In ancient Israel, the Day of the Lord was preceded by locusts, but the national disaster could have been caused by frogs, gnats, flies, boils, or hail—whatever would get the attention of the people. Today, we might be hit hard by a flood, a drought, a power outage, a virus, or a Wall Street crash.

Many times through history, reports The Atlantic magazine, people have looked around and felt that the end was near. In the 20th century, science fiction writer Ray Bradbury predicted that we would have to colonize Mars because of a global nuclear war.

Then, on December 21, 2012, the Mayan Apocalypse was supposed to occur. Those were bold predictions, but none of them happened. Astrophysicist Adam Riess says that “the universe has at least 30 billion good years left,” and our sun should last for another four to five billion years. “As for the Earth, its life span depends on how well we take care of it.”

Vision of the Future

In my novel Windows of the Heavens, a Methodist pastor named Harley Camden had a vision when he was visiting the Mayan ruins in Honduras. It was a vision of harmony between the natural world and the human world. He later turned the vision into a sermon.

He said, “I want to share with you today a discovery I have made about the Mayans, a people that had an advanced civilization in Honduras, many years ago. I just came across a journal entry I wrote when I was on a dig there in the 1980s, an entry that I think speaks to us today.

What caused Copán to collapse? The expanding population of the city caused people to move to the hills and mountains around the Copán Valley, and there they stripped the trees off the slopes to make room for agriculture. This caused massive erosion of the soil, and the lack of trees allowed disastrous floods to sweep through Copán during the rainy season. Skeletal remains from this period show evidence of malnutrition and infectious diseases. The end of the kingdom probably occurred around 822. After this time, people continued to live in poverty in Copán, but over time they moved away from the ruined valley. The end came not from unhappy gods or defeated kings, but from a population that failed to live in harmony with nature.”

Harley paused.

“That was my journal entry from over thirty years ago,” he said. “But I think it has a message for us today, just like the ancient Book of Revelation has a message for us today. The Mayan kingdom in Copán was destroyed by failure to care for the environment. The people failed to live in sustainable ways.

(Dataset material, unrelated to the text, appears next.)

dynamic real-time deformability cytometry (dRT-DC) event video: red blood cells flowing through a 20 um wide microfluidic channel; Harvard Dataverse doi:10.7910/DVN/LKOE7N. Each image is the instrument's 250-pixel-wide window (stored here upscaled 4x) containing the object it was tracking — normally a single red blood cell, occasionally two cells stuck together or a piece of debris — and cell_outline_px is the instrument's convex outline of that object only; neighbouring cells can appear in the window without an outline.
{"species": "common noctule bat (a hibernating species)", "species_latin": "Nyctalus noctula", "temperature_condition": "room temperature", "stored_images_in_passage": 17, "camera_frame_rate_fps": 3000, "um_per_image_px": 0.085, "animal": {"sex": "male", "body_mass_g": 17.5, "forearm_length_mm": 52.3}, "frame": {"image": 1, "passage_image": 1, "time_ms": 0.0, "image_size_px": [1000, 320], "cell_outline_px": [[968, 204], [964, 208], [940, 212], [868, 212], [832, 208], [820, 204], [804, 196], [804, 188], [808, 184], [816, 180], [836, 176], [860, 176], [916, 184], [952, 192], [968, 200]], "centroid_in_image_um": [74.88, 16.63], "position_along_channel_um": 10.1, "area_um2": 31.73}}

Our town was almost destroyed this fall by a flood caused by excessive development and a failure to manage water runoff.

“We have got to change our ways,” he continued. “We have got to begin with the end in mind.” He went on to make suggestions about how the people of his church could do a better job of caring for the environment by replacing inefficient light bulbs at home, turning off computers at night, and eliminating unnecessary car trips. He also invited them to form a “green team” at the church, one that would promote recycling, replace energy-inefficient equipment, and create a community garden.

Wise words from Harley Camden, whenever we are thinking about the end of the world: Begin with the end in mind. Take steps to reverse the damage that could destroy us. The Mayans did not do it, but we can.